Membrane fusion activity of the IivA virulence factor of Brucella abortus.

CARRICA M; CRAIG PO; ALONSO S; GOLBAUM FA; SABIO Y GARCIA J; ROSSETTI O; CRAVERO S

Rosario, Santa Fe, Argentina

Congreso; XLII Reunión Anual Sociedad Argentina de Investigación en Bioquímica y Biología Molecular (SAIB); 2006

Sociedad Argentina de Investigación en Bioquímica y Biología Molecular (SAIB)

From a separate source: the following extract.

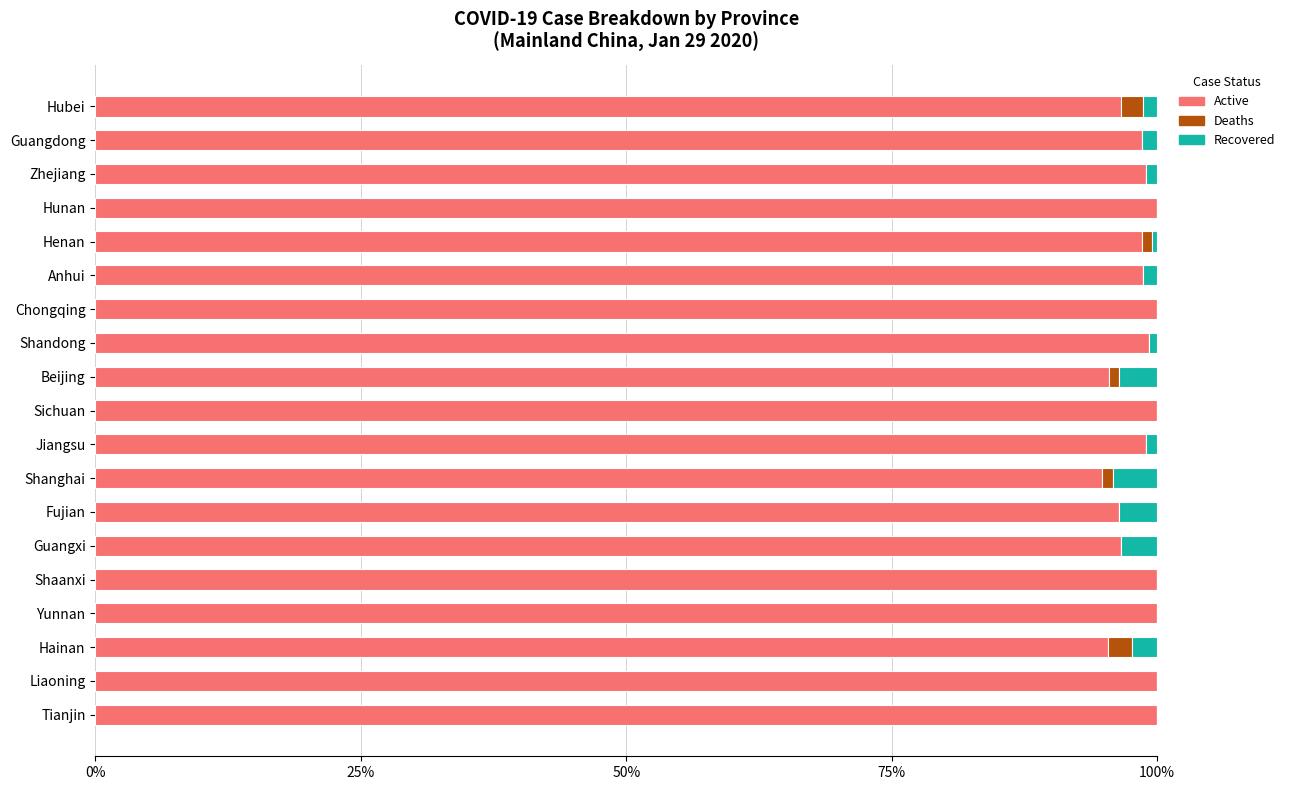

The value of Active at Yunnan is 100.0. True or false?

True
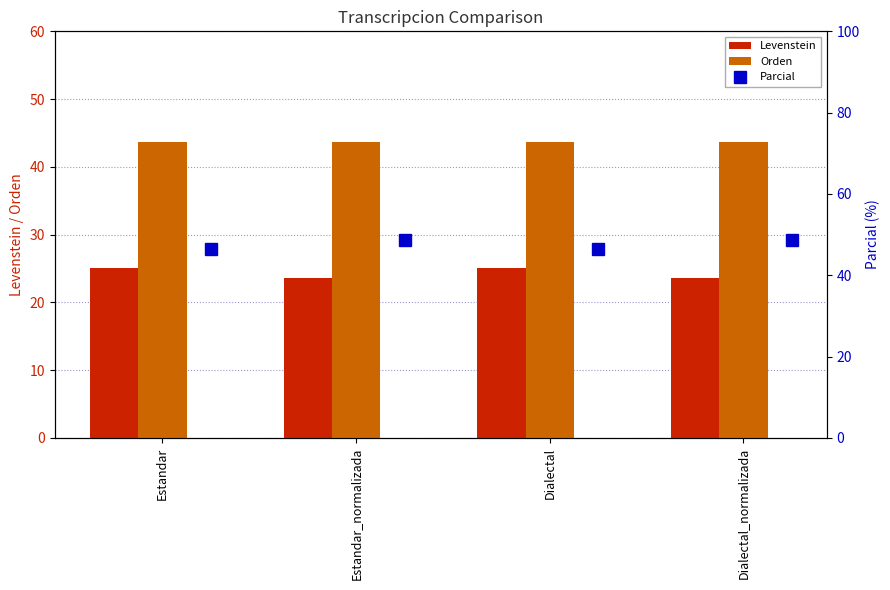

How many categories are shown in the chart?

4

We have previously identified the ORF BAB1-1543 of Brucella abortus as contributing to its virulence. It encodes an 11 kDa basic protein of unknown structure and function, named IivA. We have shown that this protein has two structural domains: a carboxy terminal coiled coil domain through which the protein self-associates as a trimer, and a natively unfolded amino terminal domain that undergoes a structural rearrangement in the presence of phospholipid vesicles. To study IivA association to the vesicles we constructed two single-Trp mutants (IivA-L19W and IivA-S114W), that span the amino and carboxy terminal domains, respectively. We found that the fluorescence maximun of IivA-L19W shift to lower wavelength upon mixing with phosplolipid vesicles, while the IivA-S114W mutant showed no shift. These results and the structural resemblance of Iiva to viral membrane-fusion proteins prompted us to investigate its fusogenic activity. With this aim, we measured the size increment of phospholipid vesicles after addition of protein using Static and Dynamic Light Sacttering, and also  lipid membrane mixing by FRET of phospholipid derivatives. These experiments, demonstrated that Iiva has an in vitro membrane-fusion activity that is optimal at acidic pH. This activity require the full length protein as the isolated carboxyl and amino terminal domains have none or a moderate activity.